Ondergetekende nam deel aan alle onderhandelingen over het 'vernieuwde' Vlaams personeelsstatuut sinds 1994. Er is door de politieke en administratieve overheid altijd gesteld, dat de functioneringsevaluatie een positieve doelstelling heeft. Men beweerde dat men aldus tot een zelflerende organisatie wilde komen, waar organisatie en personeel continu positief evolueren en dat in het belang van beiden. In de brochure lezen we echter geen enkel woord over begeleiding van personeelsleden die het eventueel wat moeilijker hebben in hun functie. Er staat niets in over hoe kan worden voorkomen dat een personeelslid in de fout zou gaan. Personeelsbegeleiding en/of loopbaanbegeleiding komen totaal niet aan bod.

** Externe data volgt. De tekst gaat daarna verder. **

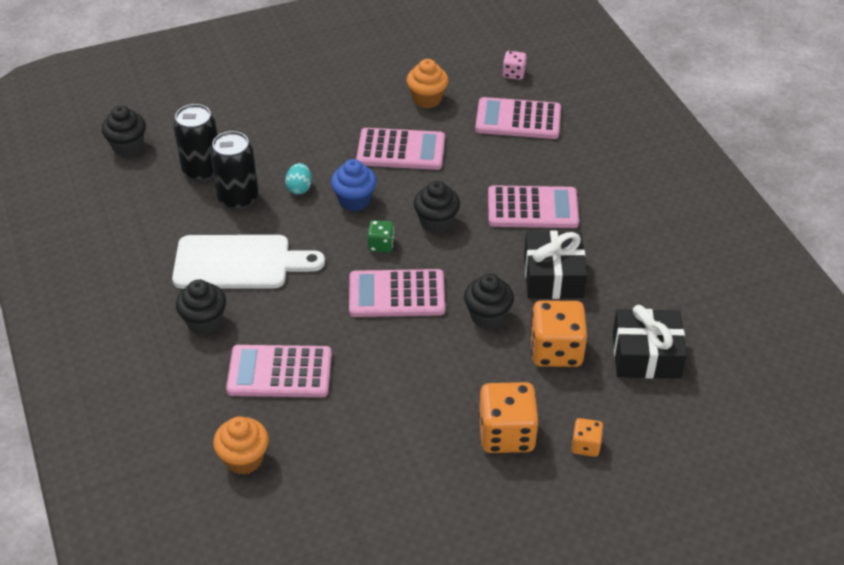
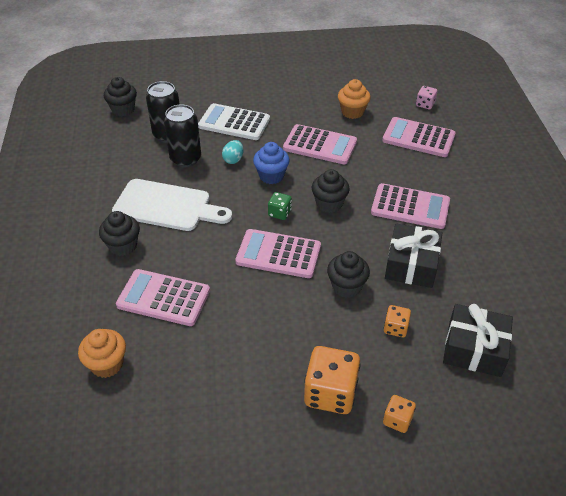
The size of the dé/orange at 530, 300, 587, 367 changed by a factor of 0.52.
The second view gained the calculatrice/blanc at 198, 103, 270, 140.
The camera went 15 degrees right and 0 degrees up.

De essentie van de brochure is: hoe kunnen we personeelsleden foutloos en zonder risico’s voor de leidinggeven negatief evalueren en op straat zetten (contractuele personeelsleden of vastbenoemden die tweemaal na elkaar een onvoldoende krijgen). In de brochure staat dat ze is bestemd voor leidinggevenden en eventueel voor HR-verantwoordelijken. Evaluatoren zijn dus blijkbaar niet belangrijk. Toonaangevend voor deze mentaliteit is de volgende zin: "Deze praktisch gids gaat niet in op de evaluatieprocedure van de management- en projectleiderfuncties van N-niveau en van algemeen directeur". Wie zit er in het College van Ambtenaren-Generaal? Juist.
Alvast één les trekken we hieruit: voor het modale personeelslid binnen de Vlaamse overheid is het statuut van de vaste benoeming een absoluut noodzakelijke levensverzekering. Uiteraard zal de ACOD deze brochure maximaal onder haar leden verspreiden en deze gebruiken als materiaal voor de opleiding van onze afgevaardigden en verdedigers bij de Raad van Beroep.